The effects in man of liver disease, renal failure and hepatic microsomal enzyme induction on the elimination kinetics of antipyrine in salive was examined. Antipyrine (10 mg/kg) was given orally and assayed in saliva by GLC. The mean antipyrine half-life from saliva in 9 epileptics receiving long term anticonvulsant drug therapy (6 h .+-. 0.9 SEM) [standard error of the mean] was significantly shorter than in 20 normal healthy volunteers (10.7 .+-. 0.6). Therapy included phenytoin and phenobarbitone, 2 drugs known to induce hepatic microsomal enzymes.
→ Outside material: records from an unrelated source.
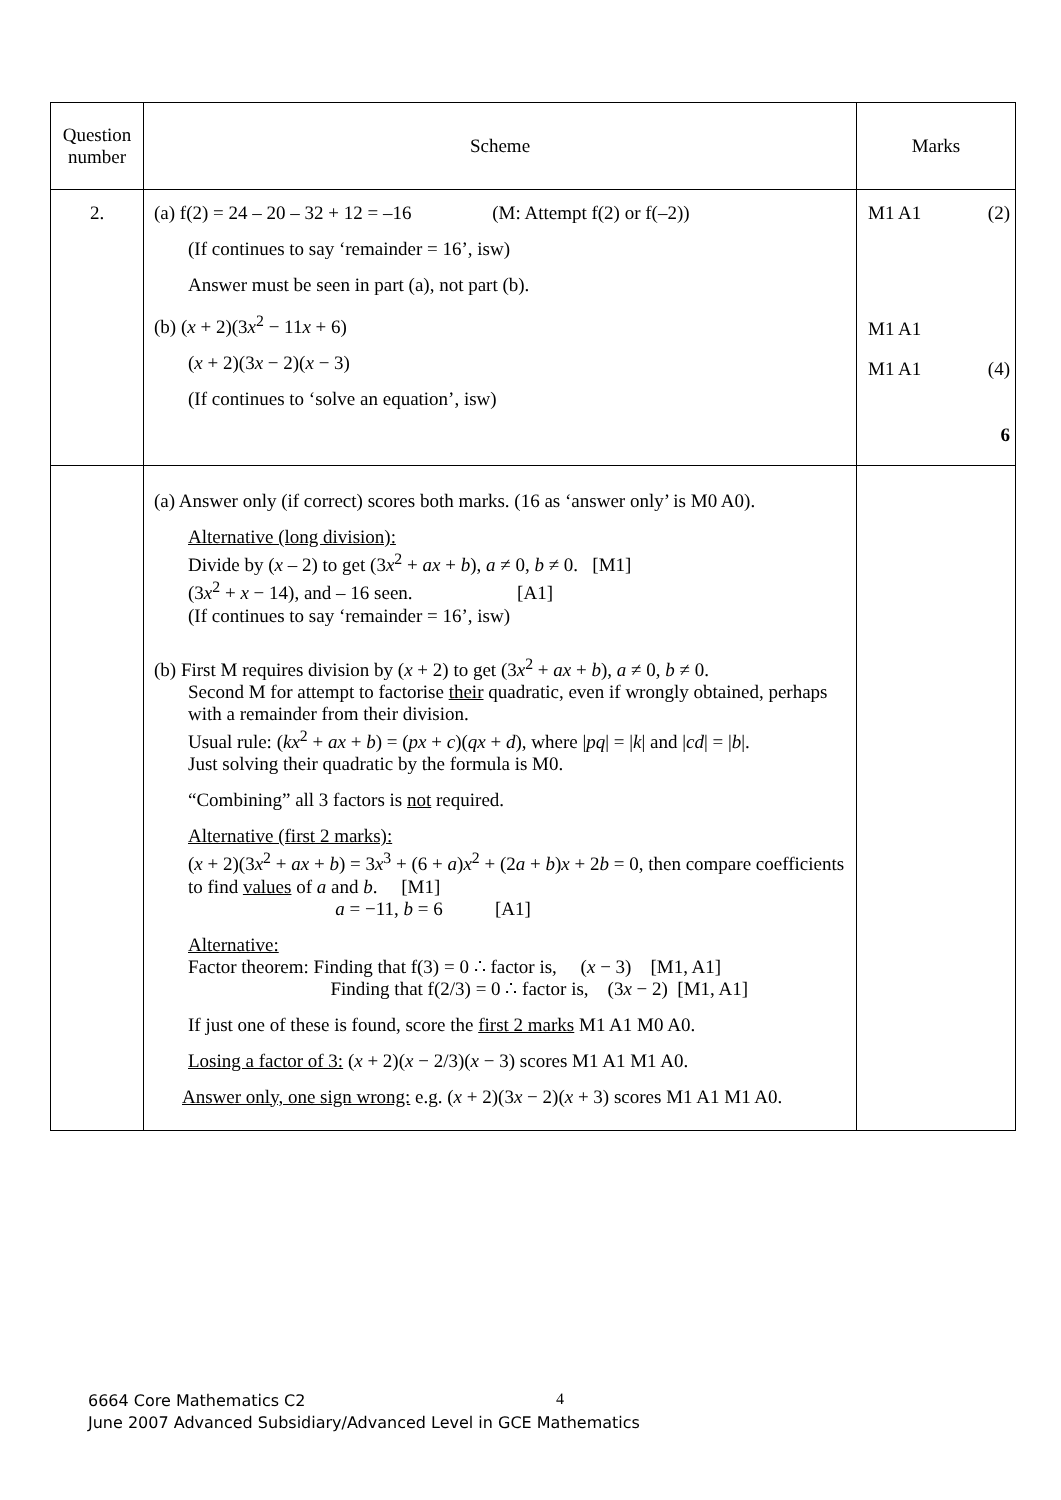| Question number | Scheme | Marks |
| --- | --- | --- |
| 2. | (a) f(2) = 24 – 20 – 32 + 12 = –16 (M: Attempt f(2) or f(–2)) (If continues to say ‘remainder = 16’, isw) Answer must be seen in part (a), not part (b). (b) ( x + 2)(3 x<sup>2</sup> − 11 x + 6) ( x + 2)(3 x − 2)( x − 3) (If continues to ‘solve an equation’, isw) | M1 A1 (2) M1 A1 M1 A1 (4) 6 |
| | (a) Answer only (if correct) scores both marks. (16 as ‘answer only’ is M0 A0). Alternative (long division): Divide by ( x – 2) to get (3 x<sup>2</sup> + ax + b ), a ≠ 0, b ≠ 0. [M1] (3 x<sup>2</sup> + x − 14), and – 16 seen. [A1] (If continues to say ‘remainder = 16’, isw) (b) First M requires division by ( x + 2) to get (3 x<sup>2</sup> + ax + b ), a ≠ 0, b ≠ 0. Second M for attempt to factorise their quadratic, even if wrongly obtained, perhaps with a remainder from their division. Usual rule: ( kx<sup>2</sup> + ax + b ) = ( px + c )( qx + d ), where / pq / = / k / and / cd / = / b /. Just solving their quadratic by the formula is M0. “Combining” all 3 factors is not required. Alternative (first 2 marks): ( x + 2)(3 x<sup>2</sup> + ax + b ) = 3 x<sup>3</sup> + (6 + a ) x<sup>2</sup> + (2 a + b ) x + 2 b = 0, then compare coefficients to find values of a and b . [M1] a = −11, b = 6 [A1] Alternative: Factor theorem: Finding that f(3) = 0 ∴ factor is, ( x − 3) [M1, A1] Finding that f(2/3) = 0 ∴ factor is, (3 x − 2) [M1, A1] If just one of these is found, score the first 2 marks M1 A1 M0 A0. Losing a factor of 3: ( x + 2)( x − 2/3)( x − 3) scores M1 A1 M1 A0. Answer only, one sign wrong: e.g. ( x + 2)(3 x − 2)( x + 3) scores M1 A1 M1 A0. | |
6664 Core Mathematics C2
June 2007 Advanced Subsidiary/Advanced Level in GCE Mathematics
4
Five subjects with chronic renal failure exhibited no significant difference in salivary antipyrine half-live (11.7 .+-. 1.9) compared to the control group, whereas 6 subjects with chronic liver disease and impaired hepatic function had significantly increased half-life values (42.4 .+-. 10). Differences in the activity of hepatic microsomal enzymes appear to be reflected by changes in salivary antipyrine elimination kinetics. Chronic renal failure appeared to have no effect on the function of these enzymes.